> [Instructions to follow] Nothing but an exact copy is wanted here: the line with "M1073 1751 1074 1783" and all the lines that follow it in the entries below.

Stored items
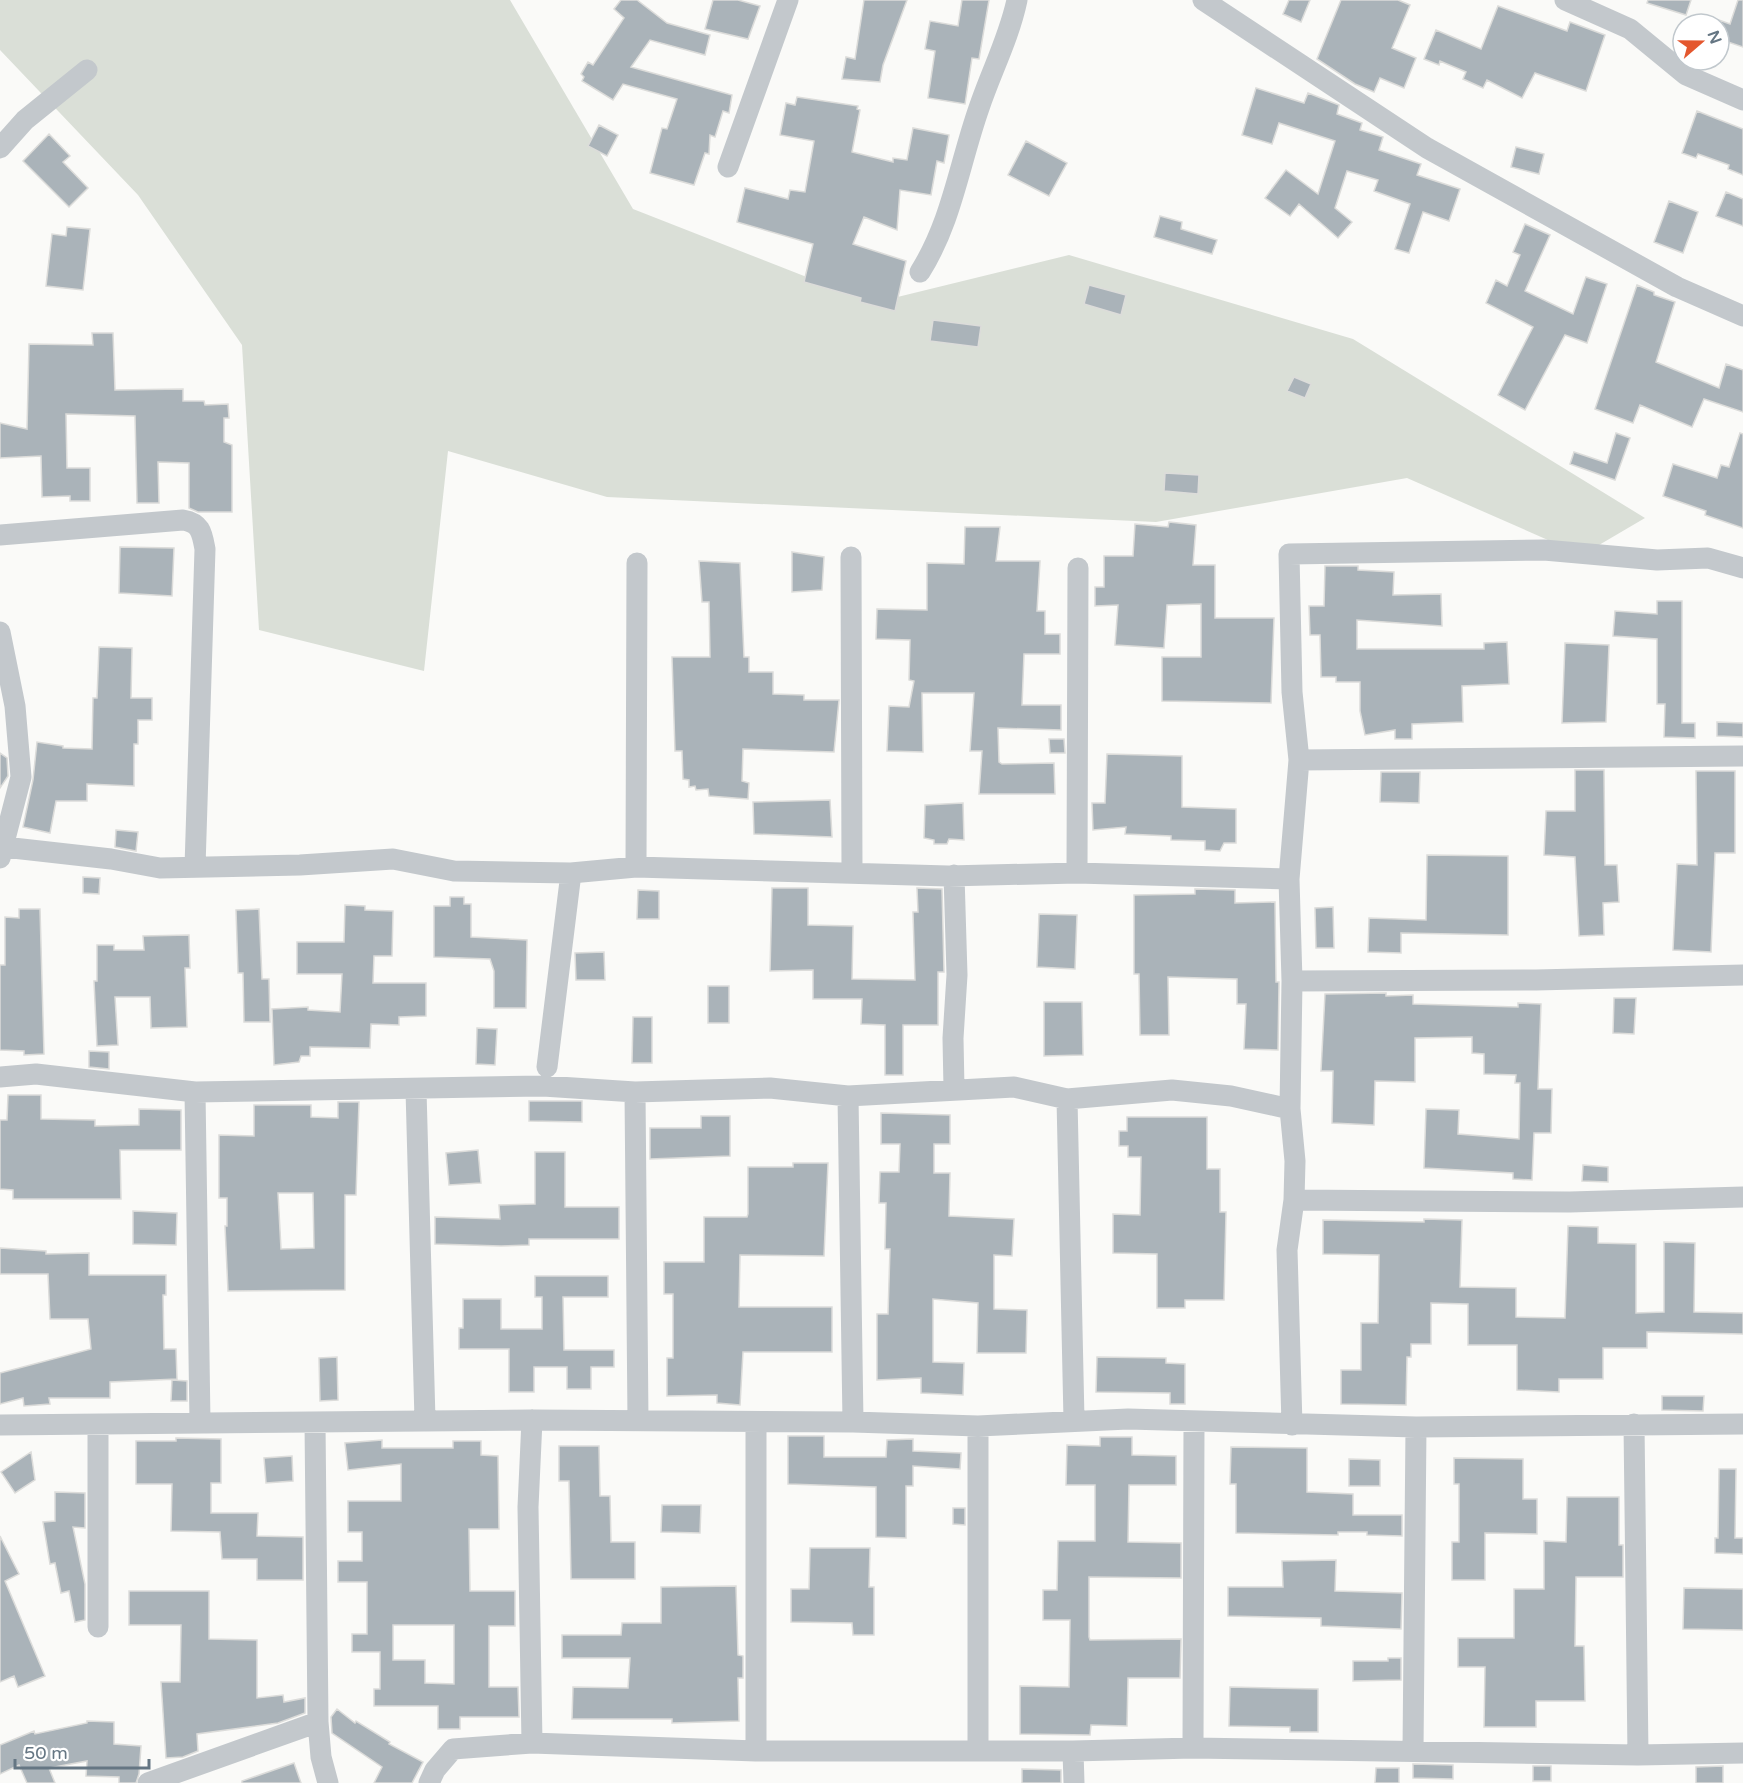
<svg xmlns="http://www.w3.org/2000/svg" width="1743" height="1783" font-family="'Varela Round',sans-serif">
<rect width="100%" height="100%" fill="#fafaf8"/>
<path fill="#dadfd7" d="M0 0H510L633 209 873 303 1069 255 1353 339 1645 518 1582 555 1407 478 1156 522 607 497 448 451 424 671 259 630 242 345 138 195 0 50Z"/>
<path fill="#aab3b9" stroke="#dcdcda" stroke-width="1.5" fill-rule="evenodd" d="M621 0H637L667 23 710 35 705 55 650 40 631 67 732 95 729 113 723 111 715 137 710 135 709 154 705 153 694 185 650 173 662 128 667 129 677 99 623 84 613 100 582 81 584 77 581 74 588 62 593 65 624 18 614 9Z
M713 0H738L760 6 748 39 705 29Z
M864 0H907L883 65 880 82 842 79 846 57 855 59Z
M962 0H989L979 59 972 58 965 104 928 98 935 51 925 49 930 21 958 26Z
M1289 0H1310L1301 22 1283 14Z
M1341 0H1398L1410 5 1392 48 1416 58 1404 88 1380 78 1374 92 1355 84 1317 59Z
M1648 0H1691L1686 15 1647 3Z
M1738 0H1743V47L1719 39V20L1730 24Z
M1498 6 1567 31 1570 22 1605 35 1586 91 1535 73 1522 98 1487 80 1483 88 1463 79 1466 72 1440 61 1439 65 1424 59 1436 30 1481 49Z
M1256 88 1304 103 1308 93 1339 105 1337 114 1362 123 1360 130 1383 137 1379 150 1421 164 1417 175 1460 189 1449 221 1423 212 1409 253 1395 249 1410 204 1374 191 1378 180 1347 171 1335 208 1352 222 1338 238 1299 204 1290 216 1265 198 1286 170 1318 194 1335 141 1279 123 1272 144 1242 135Z
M797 97 858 106 857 109 860 110 852 152 893 162V158L907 160 913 128 949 135 944 163 937 161 931 195 900 190 897 230 864 217 853 244 906 261 895 311 860 302 861 298 804 282 813 244 737 222 745 188 788 199 790 190 805 192 814 141 780 135 786 103 795 105Z
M1697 111 1743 129V175L1728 169 1729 165 1698 154 1696 158 1682 153Z
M599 125 618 135 607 156 588 146Z
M49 134 70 156 63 162 88 188 69 207 23 161Z
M1026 141 1067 163 1049 196 1008 175Z
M1516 147 1544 154 1539 174 1511 167Z
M1726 192 1743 199V226L1716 216Z
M1669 201 1698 212 1683 253 1654 242Z
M1160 216 1182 222 1181 229 1217 240 1212 254 1154 237Z
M1525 224 1550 235 1525 291 1573 314 1586 277 1607 284 1587 343 1565 335 1525 410 1498 395 1533 327 1486 303 1496 280 1507 286 1520 255 1513 252Z
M67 227 90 229 83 290 46 286 52 234 66 236Z
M1089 285 1126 295 1121 315 1084 304Z
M1637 285 1654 292V295L1675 302 1656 362 1719 388 1726 364 1743 370V412L1704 399 1692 427 1640 405 1633 423 1595 409Z
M933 320 981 326 978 347 930 341Z
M92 333H113L115 390 183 389V401H204L205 405 228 404 229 418H224V442L232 445V512H198L189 508V463L158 462 159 503H137L135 416 66 414 67 468H90V501H70V496L42 497 41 456 0 458V423L27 429 29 344 93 345Z
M1294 377 1311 384 1305 398 1287 391Z
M1616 433 1630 438 1615 480 1570 464 1574 452 1607 463Z
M1740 433 1743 434V528L1705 515 1706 511 1663 496 1673 464 1717 478 1721 465 1729 467Z
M1165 473 1199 475 1198 494 1164 491Z
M1169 522 1196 525 1193 565H1215V618H1274L1271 703 1162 701V657H1201V604L1167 605 1164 648 1115 645 1118 605 1095 606V587H1104V556H1133L1135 524 1168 527Z
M965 527H1000L996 561H1040L1037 611H1045V634H1060V654H1024L1022 705H1061V730L998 728 999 762 1002 764 1054 763 1055 794H979L982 751H970L974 693H922L923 752 887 751 889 706 909 707 914 681 909 680 910 640 876 639 877 609 927 610V563L964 564Z
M120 547 174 548 172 596 119 593Z
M792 552 824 557 822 590 792 592Z
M699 561 740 563 744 657H749V672H773V694L804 695V700H839L834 752 743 749 742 781 749 783 748 799 709 796 708 789 696 790 695 786 689 787V780L683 779 682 751H675L672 657H710L709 602H702Z
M1325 566H1358V570L1394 572 1393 595 1441 594 1442 626 1357 620V649H1484V643L1507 642 1509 684 1462 686 1463 722 1412 724V739H1395V730L1365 735 1360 711V682H1336V677H1321L1320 635H1310L1309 606H1324Z
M1657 601H1682V723H1695V738L1664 737 1665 704H1657V639L1613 636 1615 611 1657 614Z
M1565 643 1609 645 1606 722 1562 723Z
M99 647 132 648 131 698H152V720H138V744H134V786L87 784V801H56L50 833 23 827 33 780 37 742 63 746V748L92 749 93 698H97Z
M1717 722 1743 723V737L1717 736Z
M1049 739H1064L1065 753H1050Z
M0 753 7 758 8 776 0 788Z
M1107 754 1182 756V807L1236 809V843H1224L1220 851 1205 850V841L1171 840V836L1125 834 1126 827 1093 830 1092 803H1105Z
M1575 770H1604L1605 865H1617L1619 902 1603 903 1604 935 1579 936 1575 857 1544 855 1546 811H1575Z
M1696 771H1735V853H1715L1711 952 1673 950 1677 864 1697 865Z
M1381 772H1420L1419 803 1380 802Z
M830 800 832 837 754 834 753 802Z
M963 803 964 840 949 839 947 844H934V840L924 838 925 805Z
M116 830 138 832 136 851 115 847Z
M1427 855 1508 856V935L1401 933V953L1368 952 1369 918 1426 920Z
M83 877 100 878 99 894 83 893Z
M772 888H808V925L853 926 852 979 915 980 913 912H918L917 888 942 889 944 972H938V1025H903V1075H885V1025L861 1024 862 999H813V970L770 971Z
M1195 889 1235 890V903L1275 902 1276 982H1279L1278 1050 1244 1049 1246 1004H1237V979L1168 977 1169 1035H1140L1139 974H1134V895L1195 894Z
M638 890 659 891V919H637Z
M450 897H464V904H471V937L527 940 526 1008H494V971L490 959 434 957V906H450Z
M345 905 365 906V910L393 911 392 956H374L373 983H426V1016L399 1017V1025L371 1024 370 1048 310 1047V1056H301L299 1062 274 1065 272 1009 308 1007V1010L340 1012 342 974H297V942H344Z
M1333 907 1334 948H1316L1315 908Z
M19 909H40L44 1054 24 1055V1051L0 1050V965H5V917L19 918Z
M259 909 262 979H269L270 1022H244L243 973H238L236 910Z
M1039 914 1077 915 1075 969 1037 967Z
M189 935 190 968H185L187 1027 151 1028 150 997H115L118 1045 97 1046 94 981H97V945H114V950H144L143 936Z
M604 952 605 980H576L575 953Z
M708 986H729V1023H708Z
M1386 993V996L1413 995V1004L1518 1007V1003L1541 1004 1538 1089H1552L1551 1133H1534L1532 1180 1513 1179V1173L1424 1168 1426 1109 1459 1110 1458 1134 1519 1139 1520 1083H1515L1516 1075 1484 1074V1054L1472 1053V1037L1415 1038V1082L1375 1081 1374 1125 1332 1123 1333 1071H1321L1325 994Z
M1614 998H1636L1634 1034 1613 1033Z
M1044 1002H1082L1083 1055 1044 1056Z
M633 1017H652V1063H632Z
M477 1028 497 1029 495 1065 476 1064Z
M89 1051 109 1052V1069L89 1067Z
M8 1095H41V1119L95 1120V1126L139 1125V1109L181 1110V1150H120L121 1199H13V1190L0 1189V1120H7Z
M529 1101H582V1122L529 1121Z
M338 1102H359L356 1195H345V1290L228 1291 225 1226H227V1198H219V1135L254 1136V1105H311V1117L338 1118ZM278 1193H313L314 1248 281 1249Z
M881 1113 950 1115V1144H934V1173H950L949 1216 1014 1219 1012 1256 994 1255V1309L1027 1310 1026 1353H977L978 1303 933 1299V1362L964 1363 963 1395 921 1393V1378L877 1380V1314H888L890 1249H885L886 1203H879L880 1172H899L900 1144H881Z
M701 1116H730V1156L650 1159V1128H701Z
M1127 1117H1207V1169H1220V1212H1226L1224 1300H1185V1308H1157V1254L1113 1253V1214L1140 1215 1141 1157H1128V1146H1119V1131H1127Z
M478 1150 481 1183 449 1185 446 1153Z
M535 1152H565V1207H619V1239H529V1245L501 1246 435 1244V1217L500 1219 499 1205 535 1204Z
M793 1163H828L824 1256 740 1255 739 1307H832V1352H743L740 1405 717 1403V1395L667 1396V1358H673V1294H664V1262H704V1217H747L748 1214V1167H793Z
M1583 1165 1608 1167V1182L1582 1181Z
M133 1211 177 1213 176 1245 133 1244Z
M1424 1219 1462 1220 1460 1287 1516 1288V1317L1565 1318 1568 1226 1598 1227V1243L1636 1244V1313L1664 1312V1242L1695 1243 1694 1312 1743 1313V1334L1647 1332V1348H1603V1379H1559V1392L1517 1390V1345H1468V1304L1431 1303V1344H1411V1357H1407L1406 1405 1341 1404V1370H1361V1323H1378L1379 1255 1323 1254V1220L1424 1222Z
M0 1248 46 1251V1254L89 1253V1275H166V1295H163L164 1349H176L177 1379 110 1382V1398H49L50 1404 24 1406 23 1398 0 1404V1373L91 1349 88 1319H50L48 1274H0Z
M535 1276H608V1297H563L564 1350H614V1367H591V1389H567V1367H534V1392H509V1349H459V1328H463V1299H501V1329H542V1297H535Z
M337 1357 338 1400 320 1401 319 1358Z
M1097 1357 1166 1358V1363L1185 1364V1404H1170V1393L1096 1392Z
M172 1380 187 1381V1401H171Z
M1662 1396H1704L1703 1411 1662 1410Z
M788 1436H824V1457H886L887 1440 913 1439V1451L961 1453 960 1469 913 1466V1486H906V1538L876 1537V1487L788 1484Z
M1100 1437H1132V1455L1176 1456V1485H1129L1128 1542 1181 1543V1578L1089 1577V1637L1090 1640 1181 1639 1180 1678H1128L1127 1726 1091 1725 1090 1735 1020 1734V1686L1069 1687 1070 1620H1043V1590H1057L1058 1541H1095V1485H1066L1067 1445 1100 1446Z
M176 1438 221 1439V1483H211V1513H258L257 1536 303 1537V1580H257V1559H222L220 1532 171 1531 172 1484H136V1441H176Z
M382 1440V1448H453V1441H481V1455L498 1456 499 1529H469L470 1591H515V1626H489V1687H518L519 1717H460V1729H438V1706H374V1689H380V1652H352V1634H367V1582H338V1561H362V1532H348V1501H401V1464L348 1470 345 1443ZM393 1625H454V1684L425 1683V1660H393Z
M559 1446H599L600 1496H610L611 1542H635V1579H571L569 1481H559Z
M1231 1447 1307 1448V1492L1353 1494V1515H1402V1536L1367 1535V1532H1338V1535L1236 1533V1484H1230Z
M31 1452 35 1480 15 1493 1 1472Z
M292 1456 293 1481 266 1483 264 1458Z
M1454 1458 1523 1459V1499H1537V1534L1485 1533V1580H1452V1542H1459V1484H1454Z
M1349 1459 1380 1460V1486H1349Z
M1719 1469H1736L1735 1538H1743V1554L1715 1553V1538H1718Z
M55 1492 85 1493V1528L73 1527 85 1584V1620L75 1622 69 1591 61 1593 55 1563 50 1564 43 1522 55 1521Z
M1567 1497H1619V1545H1623V1577H1576L1575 1646H1584L1585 1701H1536V1727H1484L1485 1667H1458V1638H1514V1589H1544V1541L1566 1542Z
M662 1505H701L700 1533 661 1532Z
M953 1508H965V1525L953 1524Z
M0 1536 19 1574 5 1581 45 1676 18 1687 14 1676 0 1682Z
M810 1548H870L869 1587H874V1635H853L852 1623 791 1622V1589H809Z
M1336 1560 1335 1591 1402 1593 1401 1629 1321 1626V1618L1228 1616V1587H1283L1282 1561Z
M736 1586 738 1655 743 1656V1678H738L739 1721 672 1723V1719H572L573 1687 628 1688 630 1658H562V1635H621L622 1623H661V1587Z
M1684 1588 1743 1589V1630L1683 1629Z
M129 1591H209V1639L257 1640V1698L283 1695 284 1702 305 1698V1713L278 1723 197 1734 198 1751 183 1757 166 1758 161 1682H180L181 1625H129Z
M1388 1658H1401V1680L1353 1681V1661H1388Z
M1230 1687 1318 1689V1732H1290V1727L1229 1726Z
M337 1709 355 1723 356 1721 390 1742 389 1744 423 1762 412 1783H374L382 1767 332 1733 331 1717Z
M87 1721 114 1722V1744L141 1746 139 1774 136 1783H119V1777L86 1776 87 1761 49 1768 55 1783H27L19 1765 0 1774V1745L34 1731 35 1734 87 1723Z
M294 1763 301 1783H242V1781Z
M1413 1764 1453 1765V1779L1413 1778Z
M1533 1766H1551V1781H1533Z
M1723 1766V1783H1696V1767Z
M1376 1768H1399V1783H1375Z
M1022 1769 1061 1770V1783H1022Z"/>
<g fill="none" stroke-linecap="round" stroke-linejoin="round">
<path stroke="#c3c8cc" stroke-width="21" d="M1203 0 1427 148 1677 287 1743 316
M1565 0 1630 29 1686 75 1743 100
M0 148 25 120 87 70
M728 167 788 0
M920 272C952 221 959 165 979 108 991 72 1009 38 1017 0
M0 535 183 520C201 523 202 533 205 549L195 867
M851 557 852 872
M0 632 15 706 21 777 0 858
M1299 760 1743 756
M4 847 111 859 160 868 300 865 393 859 454 871 571 873 636 867 948 876 1077 873 1289 879
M636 867 637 563
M1077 873 1078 568
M954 875 957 975 953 1038 954 1089
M1292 981 1536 980 1743 975
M547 1067 571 873
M0 1077 36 1074 195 1092 543 1086 635 1092 770 1088 848 1096 1014 1087 1067 1099 1172 1090 1231 1096 1290 1109
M416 1090 425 1420
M195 1092 200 1422
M635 1092 638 1421
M848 1096 853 1422
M1067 1099 1074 1420
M1294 1200 1570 1202 1743 1197
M315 1422 318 1722 321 1757 328 1783
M1634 1424 1638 1755
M0 1425 532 1420 853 1422 978 1426 1128 1419 1416 1427 1743 1424
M98 1425V1627
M1292 1425 1287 1250 1294 1200 1295 1161 1290 1109 1292 981 1289 879 1299 760 1292 692 1289 554 1544 550 1657 560 1708 558 1743 568
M978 1426V1751
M532 1743 528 1507 532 1420
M1193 1748 1194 1422
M756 1751V1422
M1073 1751 1074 1783
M1413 1751 1416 1427
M148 1783 318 1722
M429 1783 435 1770 453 1749 532 1743 756 1751H1073L1193 1748 1638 1755 1743 1753"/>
</g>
<g transform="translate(1701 42) rotate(70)"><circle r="28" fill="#ffffff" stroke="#c1c8cd" stroke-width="1.5"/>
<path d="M0-4.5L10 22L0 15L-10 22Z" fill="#e4572e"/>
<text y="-9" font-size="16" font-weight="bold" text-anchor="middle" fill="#657683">N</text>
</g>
<path d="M15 1759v9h134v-9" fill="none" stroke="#657683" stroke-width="3"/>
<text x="24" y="1759" font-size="18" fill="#657683" stroke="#ffffff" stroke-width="4.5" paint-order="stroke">50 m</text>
</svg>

> [Response to the exercise]
M1073 1751 1074 1783
M1413 1751 1416 1427
M148 1783 318 1722
M429 1783 435 1770 453 1749 532 1743 756 1751H1073L1193 1748 1638 1755 1743 1753"/>
</g>
<g transform="translate(1701 42) rotate(70)"><circle r="28" fill="#ffffff" stroke="#c1c8cd" stroke-width="1.5"/>
<path d="M0-4.5L10 22L0 15L-10 22Z" fill="#e4572e"/>
<text y="-9" font-size="16" font-weight="bold" text-anchor="middle" fill="#657683">N</text>
</g>
<path d="M15 1759v9h134v-9" fill="none" stroke="#657683" stroke-width="3"/>
<text x="24" y="1759" font-size="18" fill="#657683" stroke="#ffffff" stroke-width="4.5" paint-order="stroke">50 m</text>
</svg>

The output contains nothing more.